6 responses to “Culturonomics or whatever.

  1. Copyright does not require completing and sending something to the government. It’s automatic when you produce a text, though there are many things you can do to make that enforcement easier (and I’m no expert on any of them). That being said, why is ASA promoting moves that make it harder to share our research? Why not, instead, apply a Creative Commons license to your work, and explicitly grant other creators the right to reuse your work (with attribution and not for commercial purposes, if you want)?
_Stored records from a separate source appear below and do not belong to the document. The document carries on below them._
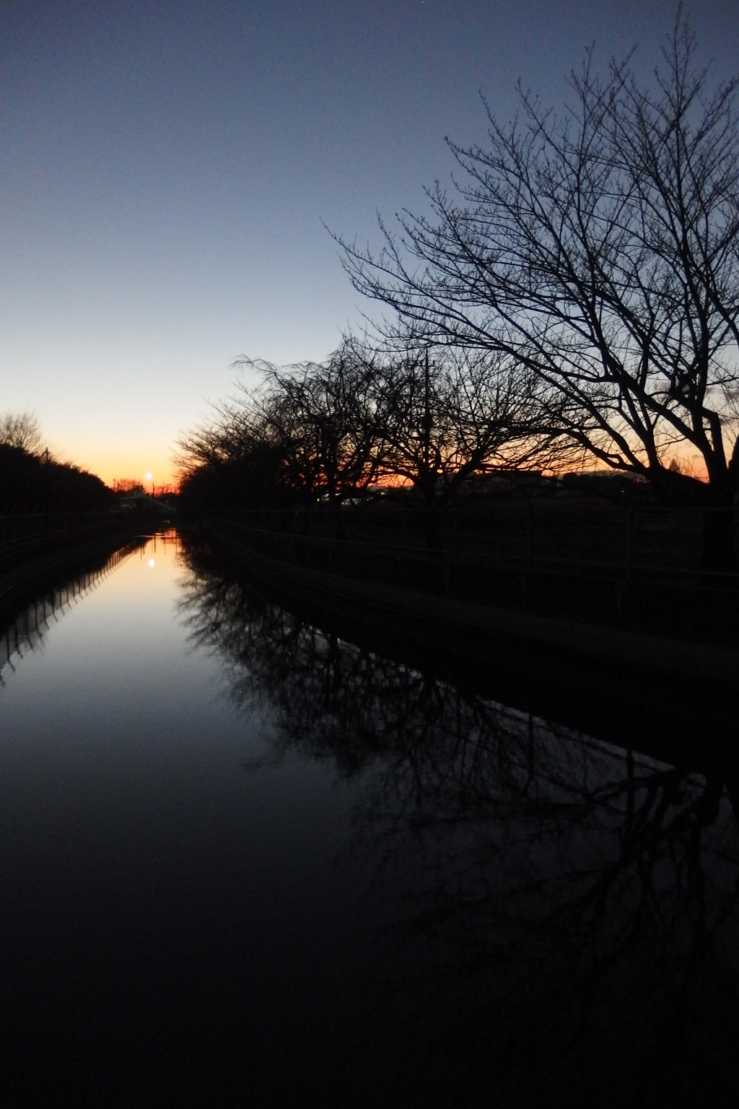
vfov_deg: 69.4
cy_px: 554
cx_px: 370
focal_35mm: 26
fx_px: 801
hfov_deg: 49.6
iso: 800
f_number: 1.8
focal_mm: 4.7
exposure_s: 1/10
I guess allowing folks to keep working papers up of articles published in ASA journals is a progressive move, but it just contrasts so much with (say) the stance put forward by our President in re: Wikipedia, the promotion of community and all that jazz.

  2. Trey

    Thanks for the mention of my guest post at Code and Culture. You’re right in that the referenced paragraph does not make clear that n-grams are not part of the “bag of words” approach. Editing should have placed that at the end of the paragraph (note that I state that some are uncomfortable with the “bag-of-words” assumptions and then discuss n-grams). Sorry for the confusion!

    However, as far as the use of seven-inch heels as a hyperbolic reference to large heels, this speaks exactly to my point, rather than undercutting it. The findings are presented as if the actual height of heels varies with economic conditions — the PI of the study wrote in the comments that this is the median height mentioned in their conversation data. Given that it seems both he and I are unaware of the implicit meaning in this phrase, it underscores the need for substantive interpretation of the findings.

  3. Jenn Lena

    @Trey: You won’t find me clarifying the 7 inch heel issue as a way to “undercut” your argument. That’s not on the page. Substantive interpretations of findings are important.

    • Trey

      I’m glad we agree — it seemed like as if you were saying that part of the argument was a non-starter as “seven inch heels” isn’t literal. Uncharitable interpretation on my part.

  4. Jenn,
    Breaking Bad clips and hidden subtexts of fashion slang? I really don’t tell you often enough how much I adore you.

  5. Jenn Lena

    I’m thankful for you too, Gabriel! Hope you’re enjoying the holiday.